Imagine your object is like a box with your box being an interface, or type. So I have an Animal class with a NumberOfLegs property. Creating an instance of animal is like having a box and that box is the Animal box, and inside it is NumberOfLegs. All I can do is open that box and examine the contents.
Now let's say I have a Dog class, and dog has a LikesWalkies property, and dog inherits animal. Now I have a box within a box. The outer box is called Dog and contains LikesWalkies and it also contains an Animal box and inside that is NumberOfLegs. When I ask what inside Dog that includes everything inside the boxes that are inside Dog too. So when I say dog.LikesWalkies that is valid as Dog contains that property, when I say dog.NumberOfLegs that is also valid as while Dog doesn't contain that property, it contains a box that does contain that property.
Think about casting as shifting the focus of which box you're interested in.
Dog dog = new Dog();
Dog.LikesWalkies = true;
Dog.NumberOfLegs = 4;
Animal animal = (Animal) dog;
In the code above we can ask dog if it likes walkies and how many legs it has.
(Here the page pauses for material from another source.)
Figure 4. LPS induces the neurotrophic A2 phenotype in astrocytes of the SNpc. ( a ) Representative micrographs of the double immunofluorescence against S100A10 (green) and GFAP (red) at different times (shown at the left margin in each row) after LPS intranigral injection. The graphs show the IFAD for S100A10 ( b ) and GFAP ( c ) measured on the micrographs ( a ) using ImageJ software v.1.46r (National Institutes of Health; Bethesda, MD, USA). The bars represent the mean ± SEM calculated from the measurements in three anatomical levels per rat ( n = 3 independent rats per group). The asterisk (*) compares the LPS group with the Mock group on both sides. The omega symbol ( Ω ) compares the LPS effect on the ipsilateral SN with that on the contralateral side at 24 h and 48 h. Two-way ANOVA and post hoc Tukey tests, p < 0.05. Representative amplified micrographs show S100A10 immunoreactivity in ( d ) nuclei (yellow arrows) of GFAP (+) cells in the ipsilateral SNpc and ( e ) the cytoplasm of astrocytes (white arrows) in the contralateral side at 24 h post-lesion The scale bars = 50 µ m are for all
However with animal we can only ask how many legs, this is because we are looking at the Animal box inside dog. Even though the animal box is inside the dog box, we can't see "outside" animal to its parent properties. Those properties still exist...we just can't see them via the animal casting as the animal casting is only looking at the inner Animal box.
Now let's say I try this
Animal animal = new Animal();
Dog dog = (Dog) animal;
it won't work. When we create an instance of Dog we automatically create an instance of the Animal box inside it so we can cast from Dog to Animal. When we create an Animal box....there is no Dog box around it which is why you can't "cast up", so the above code will throw an exception. After all, Cat could also inherit Animal as could many other classes. When you create the subclass (Animal) it creates no other outer boxes so you can't cast to those.
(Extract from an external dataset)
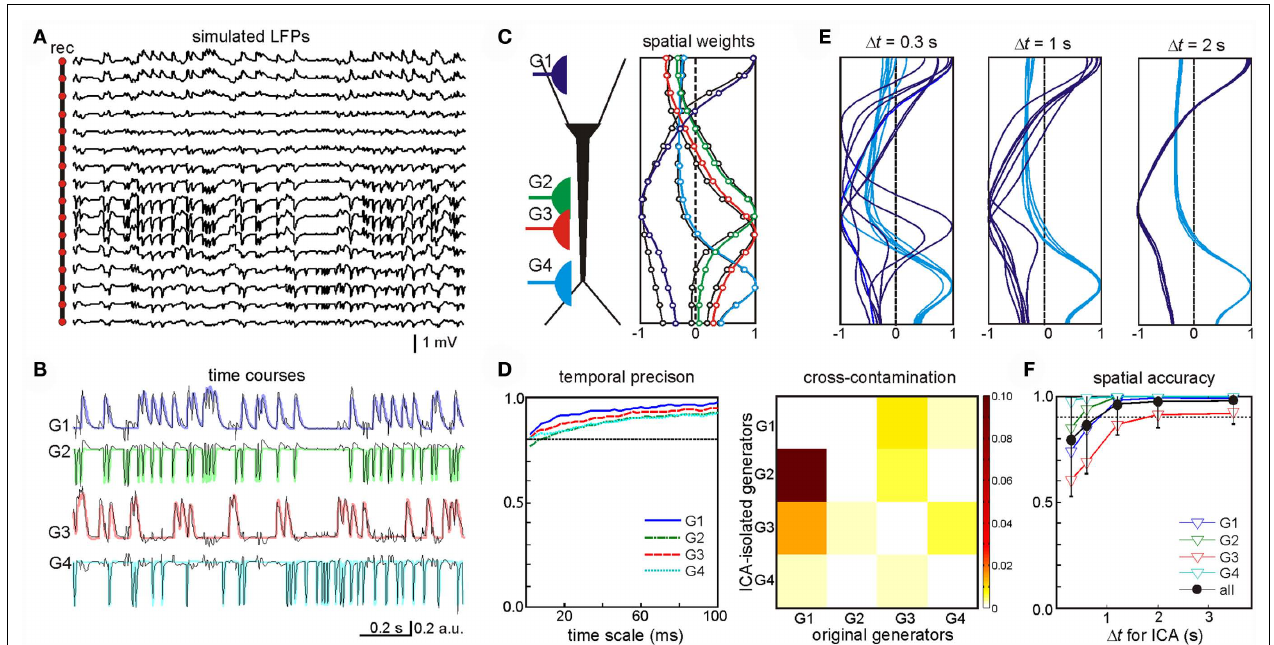
courses is kept up to the millisecond time scale. Right: index of cross-contamination of each generator to all others. Note the low cross-contamination level. (E,F) The LFP-generators require a different minimum duration of LFPs for the ICA to separate them optimally.The plots correspond to seven different segments of increasing duration for two of the generators [G1 and G4, (E) ]. Note the faster convergence of the spatial curves in G4.The spatial jitter was associated to the degree of coincidence of each generator with other inputs. For durations longer than 3s all generators showed acceptable spatial accuracy (F)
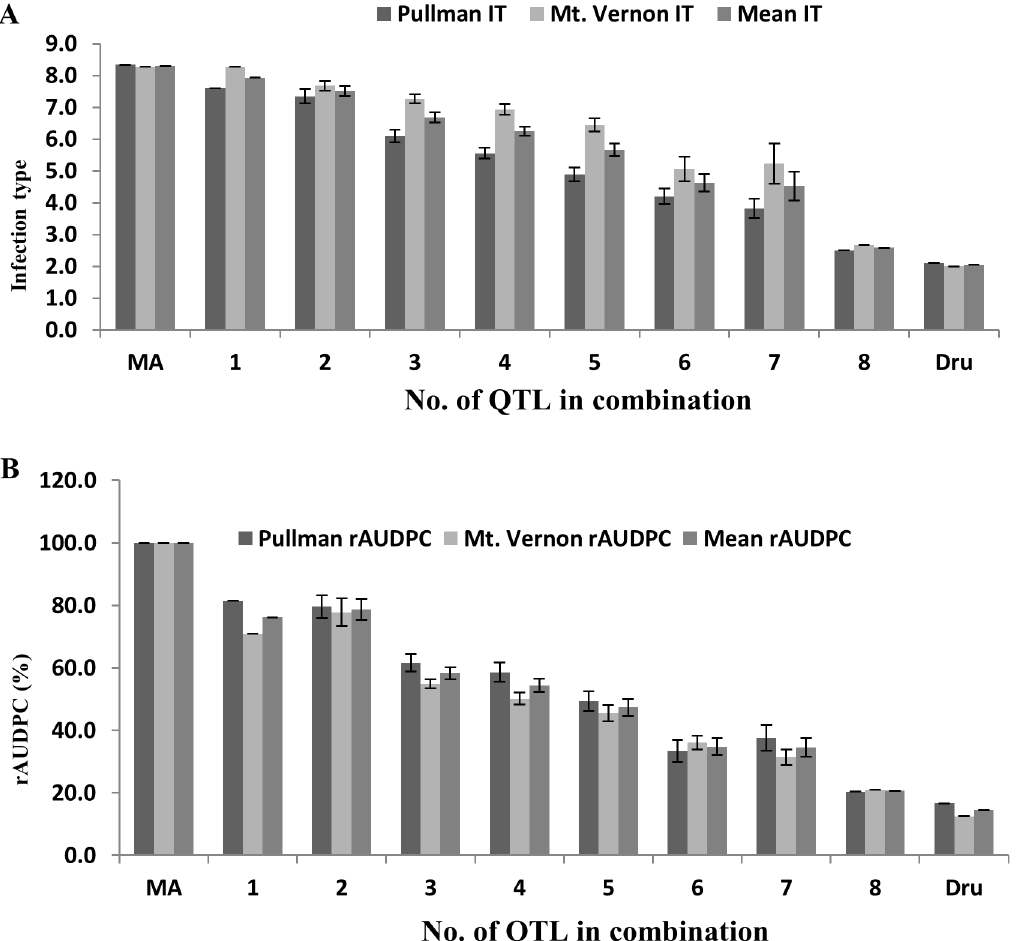
Fig 5. Effects of the number of QTL on high-temperature and adult-plant (HTAP) resistance to stripe rust illustrated by the mean infection type (IT) and relative area under the progress curve (rAUDPC) values of the recombinant inbred lines (RILs) derived from the Druchamp (Dru) × Michigan Amber (MA) in Pullman and Mt. Vernon, showing RILs with more QTL were more resistant. The data of IT are shown in (A) and those of rAUDPC in (B). MA (the susceptible parent does not have any stripe rust resistance QTL and Dru (the resistant parent) has eight QTL for HTAP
Now we'll get to your actual question, hopefully you're still with me :)
The Controls collection can contain any box that has a Control box inside it (ie any class that inherits Control). So your Controls collection actually has things like TextBox, Label etc, and each TextBox box and each Label box has a Control box inside it. So when you ask for a textbox via FindControl what you get back is a TextBox box, but the reference isn't pointing to the outer box (TextBox) but the inner box (Control). Although it's the inner box you're looking at, the outer box of TextBox still exists so we can actually "cast up" and shift our focus from the inner Control box to the outer TextBox box and access all of its properties.
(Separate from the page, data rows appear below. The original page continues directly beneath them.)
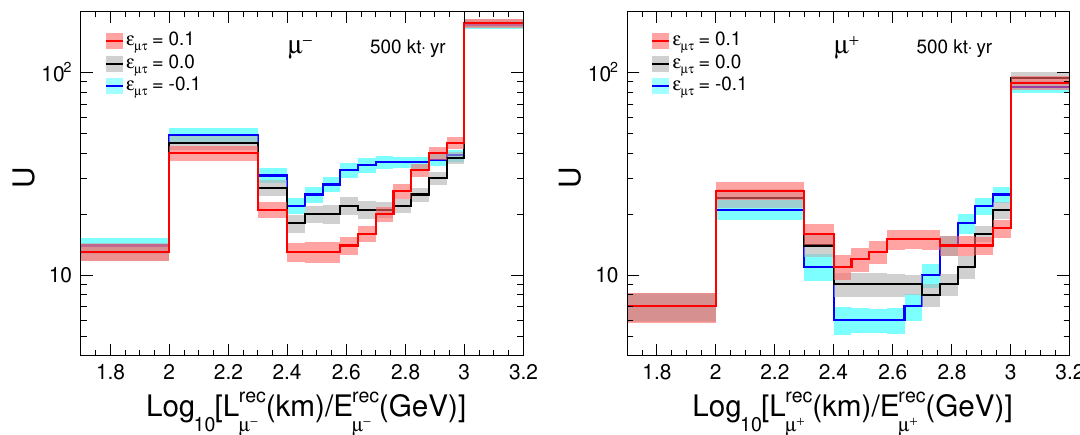
[ L rec ] distributions of µ − and µ + events in left and right panels, re- Figure 3 . The log /E rec 10 µ µ spectively, expected in 10 years at ICAL. The black lines correspond to SI ( ε red and blue lines are for ε = 0 . 1 and -0.1, respectively. The statistical uncertainties shown by µτ shaded boxes are the root-mean square (rms) fluctuations of 100 independent 10-year data sets. The solid lines show the mean of these 100 distributions. We consider normal mass ordering, and the benchmark oscillation parameters given in table 2.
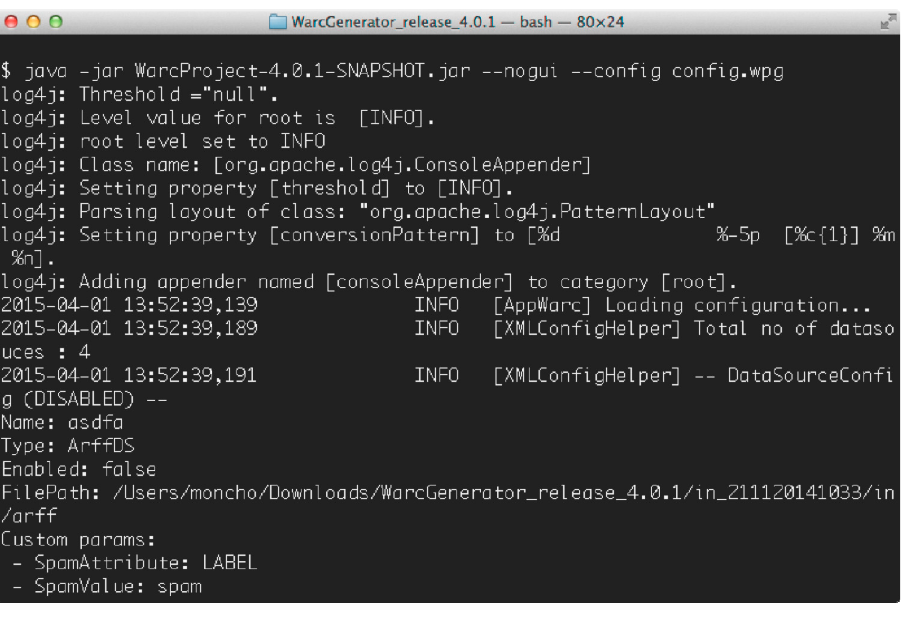
Figure 8. WARCProcessor running in batch mode.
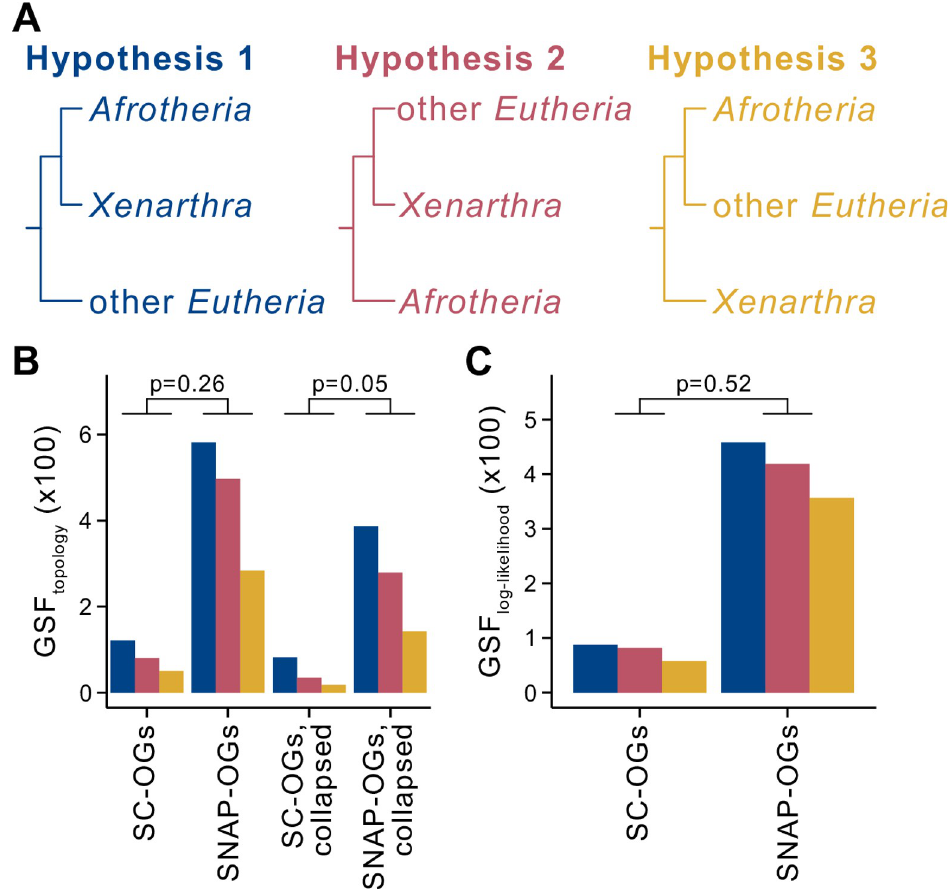
Fig 4. SC-OGs and SNAP-OGs display similar patterns of support in a contentious branch concerning deep evolutionary relationships among eutherian mammals. ( A ) Two leading hypotheses for the evolutionary relationships among Eutheria, which have implications for the evolution and biogeography of the clade, are that Afrotheria and Xenarthra are sister to all other Eutheria (hypothesis 1; blue) and that Afrotheria are sister to all other Eutheria (hypothesis 2; pink). The third possible, but less well-supported topology, is that Xenarthra are sister to Eutheria and Afrotheria. ( B ) Comparison of gene support frequency (GSF) values for the 3 hypotheses among 252 SC-OGs and 1,428 SNAP-OGs using an α level of 0.01 revealed no differences in support ( p = 0.26, Fisher’s exact test with Benjamini–Hochberg multitest correction). Comparison after accounting for gene tree uncertainty by collapsing bipartitions with ultrafast bootstrap approximation support lower than 75 (SC-OGs collapsed vs. SNAP-OGs collapsed) also revealed no differences ( p = 0.05; Fisher’s exact test with Benjamini–Hochberg multitest correction). ( C ) Examination of the distribution of frequency of topology support using gene-wise log-likelihood scores revealed no difference between SNAP-OGs and SC-OGs support for the 3 topologies ( p = 0.52; Fisher’s exact test). The data underlying this figure can be found in figshare (doi:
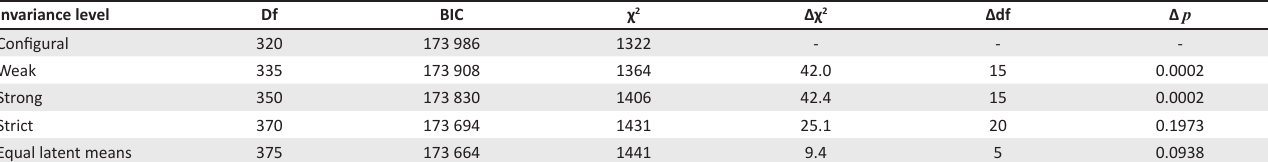
TABLE 2: Chi-square test and change in chi-square statistics. Invariance level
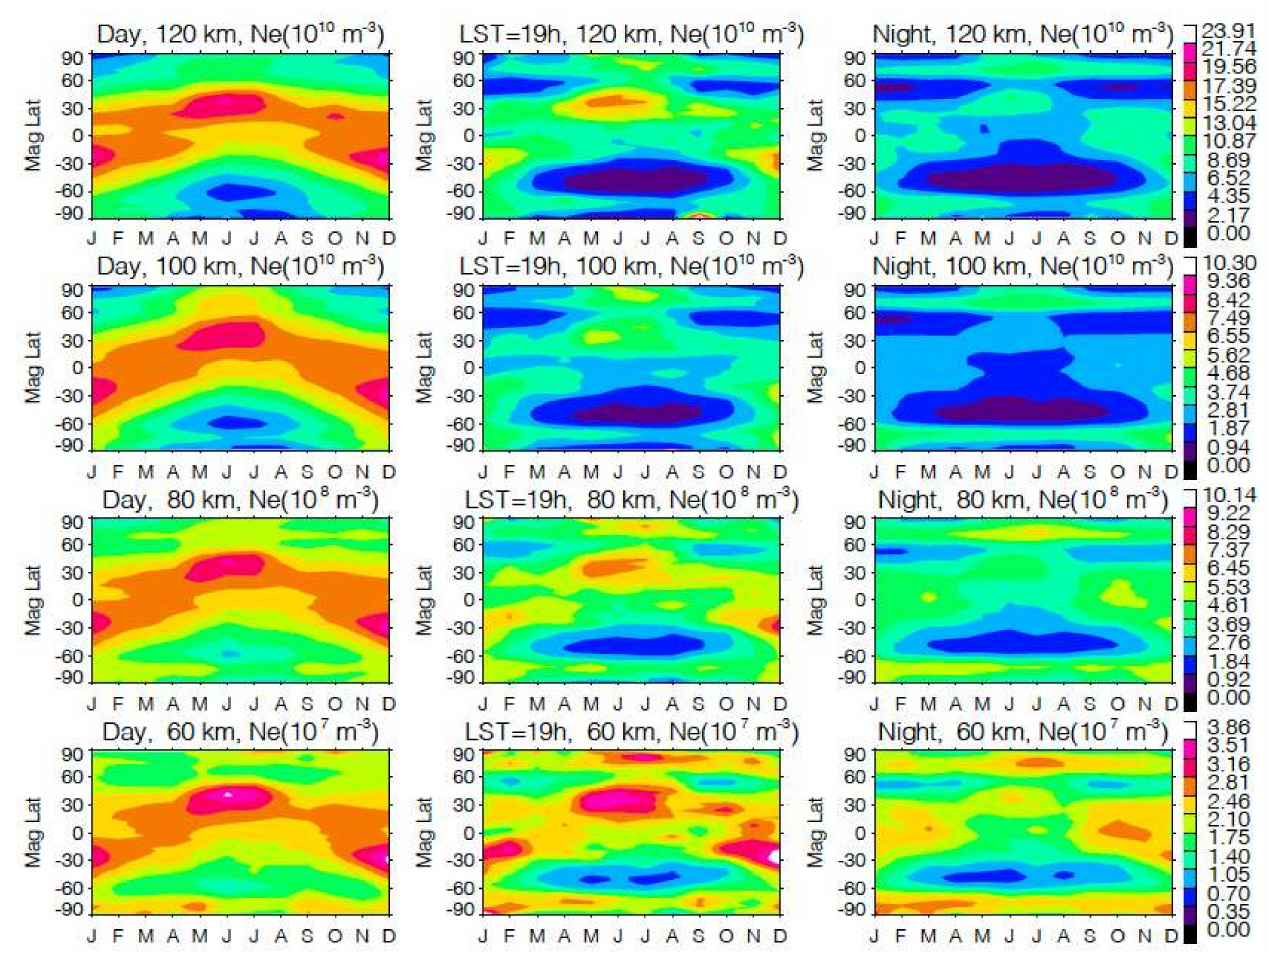
Figure 11. Seasonal variations of daytime ( left ), post-sunset ( middle ), and nighttime ( right ) N e (in 10 10 m − 3 ) at 70, 90, and 110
So that's kinda what is going on. An object can have many interfaces and you can have a reference to a particular interface on that object, but as long as the object supports other interfaces you can cast to them. When you can't cast to them is when they simply don't support them. A Dog object has a Dog interface but also an Animal interface so we can cast between Dog and Animal, but an Animal object only has an Animal interface so we can't cast from Animal or anything else.